I am sometimes asked to assist in matters which involve detection of genetically modified organisms (GMO). This is very important in some trades as many countries have lists of approved cultivars and stricly only those are permitted to be present. Organic trade is also highly sensitive to contamination by anything which is not appropriately certified as organic.
The technology to detect the presence of modified organisms, and identify any which are present, is very advanced but you need to have an understanding of what the tests are, how they work, and what they look for in order to understand what results do or do not mean. As with many things, the first step in testing is obtaining reliable samples. If the samples are not properly representative of the goods in question, the testing results will not be useful.
Anything related to genetics generally has its basis in DNA. DNA stands for deoxyribosenucleic acid and it contains the information required to make the proteins out of which life is built. The double-helix structure of DNA is like a ladder which has been twisted. The backbone structure (made up of deoxyribose sugars) forms the sides of the ladder and the rungs are nucleic acid pairs. Each chain of deoxyribose sugars has a sequence of nucleic acids, each of which is hydrogen bonded to a complementary nucleic acid on the other half of the ladder.

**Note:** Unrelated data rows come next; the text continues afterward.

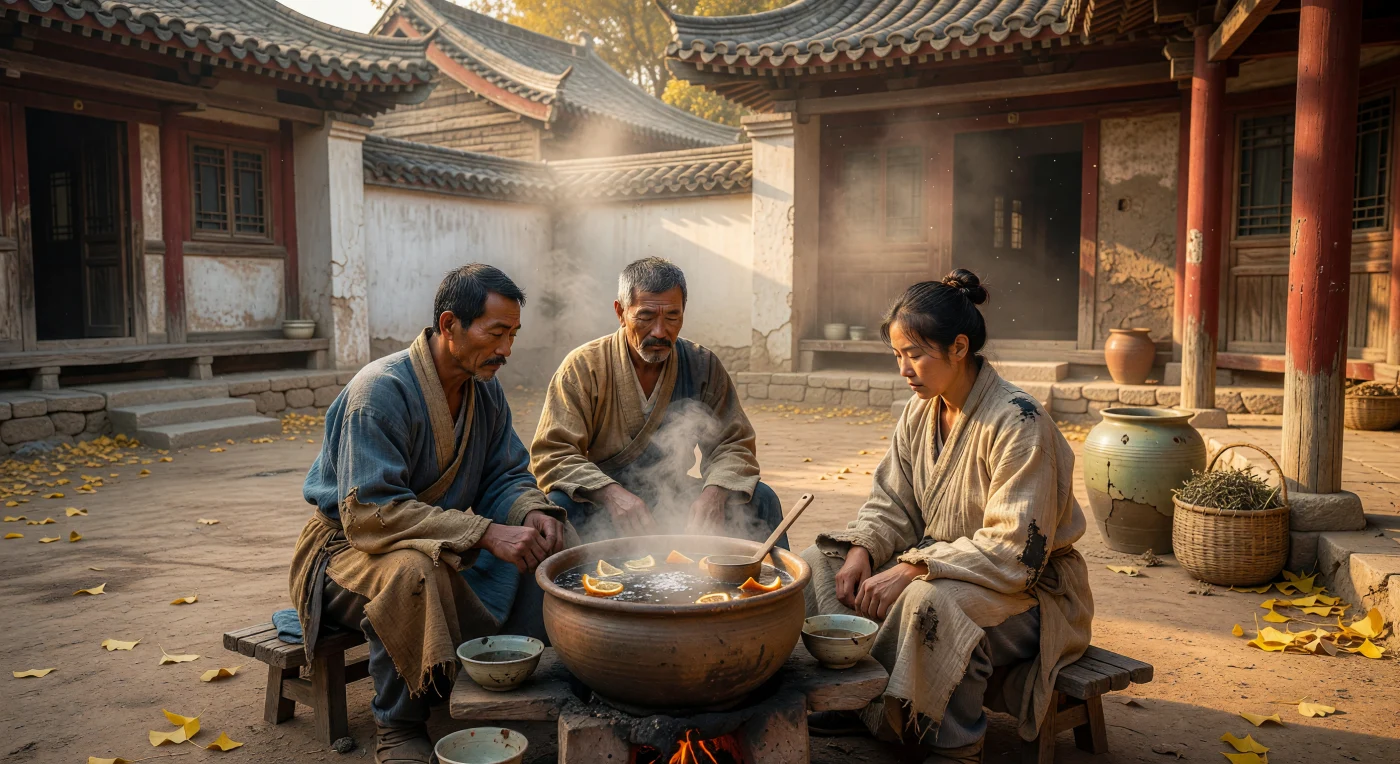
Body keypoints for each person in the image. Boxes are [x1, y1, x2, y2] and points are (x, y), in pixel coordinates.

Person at [802, 270, 1093, 764]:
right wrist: (862, 551)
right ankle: (862, 699)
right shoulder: (919, 412)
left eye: (914, 354)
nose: (904, 369)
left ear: (959, 348)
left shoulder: (1020, 422)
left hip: (1026, 593)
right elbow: (892, 502)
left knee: (927, 601)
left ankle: (953, 742)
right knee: (819, 562)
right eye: (897, 355)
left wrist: (915, 566)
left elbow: (1014, 550)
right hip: (941, 564)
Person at [287, 264, 575, 764]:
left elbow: (505, 474)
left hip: (434, 539)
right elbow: (372, 513)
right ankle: (398, 724)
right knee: (415, 572)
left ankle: (510, 679)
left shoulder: (484, 390)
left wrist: (529, 512)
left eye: (514, 334)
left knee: (546, 543)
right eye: (496, 333)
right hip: (344, 553)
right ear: (449, 325)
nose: (507, 350)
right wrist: (484, 533)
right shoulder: (378, 393)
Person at [531, 256, 786, 545]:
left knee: (760, 498)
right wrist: (611, 493)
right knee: (559, 508)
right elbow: (554, 453)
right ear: (621, 312)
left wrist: (714, 492)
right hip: (602, 502)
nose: (660, 331)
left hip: (674, 499)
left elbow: (734, 444)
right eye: (646, 316)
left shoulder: (702, 365)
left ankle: (768, 588)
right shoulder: (583, 367)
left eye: (672, 317)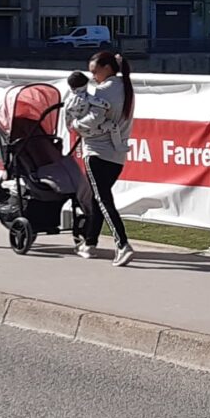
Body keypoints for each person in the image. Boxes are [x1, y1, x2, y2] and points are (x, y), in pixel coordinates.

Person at [70, 50, 137, 266]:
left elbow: (91, 116)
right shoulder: (125, 87)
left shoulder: (103, 92)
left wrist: (75, 126)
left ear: (107, 68)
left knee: (102, 199)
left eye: (95, 72)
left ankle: (122, 244)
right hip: (117, 154)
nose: (92, 78)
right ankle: (90, 242)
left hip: (98, 151)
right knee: (99, 198)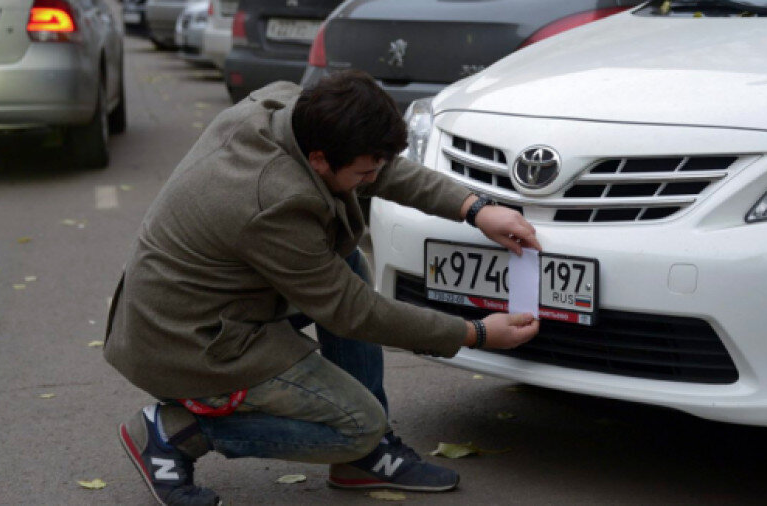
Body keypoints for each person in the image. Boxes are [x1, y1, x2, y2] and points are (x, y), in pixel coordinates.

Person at [104, 70, 541, 506]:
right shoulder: (274, 202)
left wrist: (475, 208)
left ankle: (362, 461)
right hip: (187, 341)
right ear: (318, 161)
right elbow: (354, 312)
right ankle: (173, 432)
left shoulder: (288, 108)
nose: (370, 179)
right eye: (361, 173)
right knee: (357, 426)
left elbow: (378, 169)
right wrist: (476, 334)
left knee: (342, 254)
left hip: (210, 296)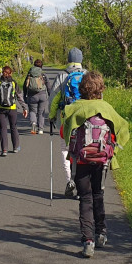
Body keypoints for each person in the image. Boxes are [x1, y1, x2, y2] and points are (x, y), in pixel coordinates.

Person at [62, 71, 129, 258]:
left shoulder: (75, 108)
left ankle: (87, 241)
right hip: (102, 161)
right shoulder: (107, 108)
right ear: (101, 88)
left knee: (85, 198)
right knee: (98, 194)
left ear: (82, 88)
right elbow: (123, 129)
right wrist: (115, 148)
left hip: (82, 160)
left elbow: (64, 133)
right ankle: (101, 233)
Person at [49, 47, 87, 197]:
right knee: (82, 152)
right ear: (81, 60)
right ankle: (82, 185)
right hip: (85, 122)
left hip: (65, 123)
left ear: (68, 59)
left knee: (66, 152)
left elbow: (53, 99)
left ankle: (70, 181)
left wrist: (51, 117)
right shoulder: (87, 75)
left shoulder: (62, 76)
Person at [0, 65, 28, 156]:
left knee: (3, 128)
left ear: (2, 73)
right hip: (12, 108)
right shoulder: (13, 83)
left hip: (0, 109)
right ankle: (15, 147)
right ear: (10, 73)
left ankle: (4, 150)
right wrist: (24, 108)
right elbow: (19, 96)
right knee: (13, 127)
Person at [23, 58, 50, 135]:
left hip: (32, 95)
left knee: (32, 111)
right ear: (41, 66)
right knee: (41, 112)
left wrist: (25, 96)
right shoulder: (43, 74)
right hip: (42, 95)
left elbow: (25, 86)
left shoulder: (29, 74)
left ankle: (33, 123)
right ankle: (41, 129)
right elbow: (48, 85)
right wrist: (49, 94)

There are four nucleic acids, which are adenine, thymine, cytosine and guanine (denoted A, T, C and G). They are known as bases. A always pairs with T, C always pairs with G. Thus if you were to pull apart the two strands of DNA and throw one strand away, the nucleic acid sequence for the missing strand can be recreated by matching to the remaining strand. This property of DNA is what makes it possible for it to be reproduced. Thus, when DNA is duplicated in a cell, this happens by the DNA splitting into two strands, on each of which a replacement complemetary strand is created. Without this property, life as we know it would not be possible.
The genetic information in DNA consists of the bases and the order in which they are found. DNA is found in the nucleus of the cells and the information in it is used to make proteins and enzymes etc. The first stage in this process is that the DNA is transcribed to RNA. A part of the DNA is separated into two strands, and one strand is used to make an almost copy of part of the DNA sequence. RNA stands for ribose nucleic acid. This is very similar to DNA except the sugar backbone is ribose itself rather than deoxyribose. RNA consists of a sequence of bases which are complimentary to the DNA it has been transcribed from, but RNA does not use thymine; instead the RNA has uracil (U). Thus a DNA sequence made up of bases such as GATTACA would be transcribed into RNA as CTUUTGT.
The RNA transcription (referred to as messenger RNA or mRNA) is then transported out of the nucleus to a different part of the cell known as a ribosome. There the genetic information is translated into the product for which it codes. To do this, individual amino acids are added to a protein chain which gradually builds up to be the product. The bases on the mRNA are taken three at a time, and combinations of bases code for different amino acids. A group of three bases is known as a codon. The table below contains the so-called genetic code – i.e. what amino acid a given codon/combination of three bases codes for.
Thus a triple which reads GCC would result in alanine being added to the protein chain, and so on. The order of the bases in the codon matters, and also it is important to note that if the “reading frame” is shifted by a base pair, the product is different. Thus CUUAGUGGU codes for leucine followed by serine and then glycine, but if a base is removed from the beginning of the sequence, the resulting UUAGUG… codes for leucine followed by valine.
This then is known as the central dogma of molecular biology, stated in very simplified form as
The arrows designate information flow. All life on earth relies on this.
As an aside, there are occasions when information flows from RNA to DNA. So-called retroviruses such as HIV contain RNA. Part of that RNA codes for a special enzyme known as “reverse transcriptase”. This converts the viral RNA to DNA which is then inserted into the target cell DNA for replication by the host cell when it replicates. Sneaky! Coronaviruses such as COVID-19 are also RNA viruses but they code for enzymes which replicate the RNA to RNA, they don’t usually get inserted into the host DNA.
GMOs and gene editing techniques all rely on modifying the DNA sequences to produce a desired product. That product will tend to involve the plant (usually) cells producing proteins the native plant type cannot or does not.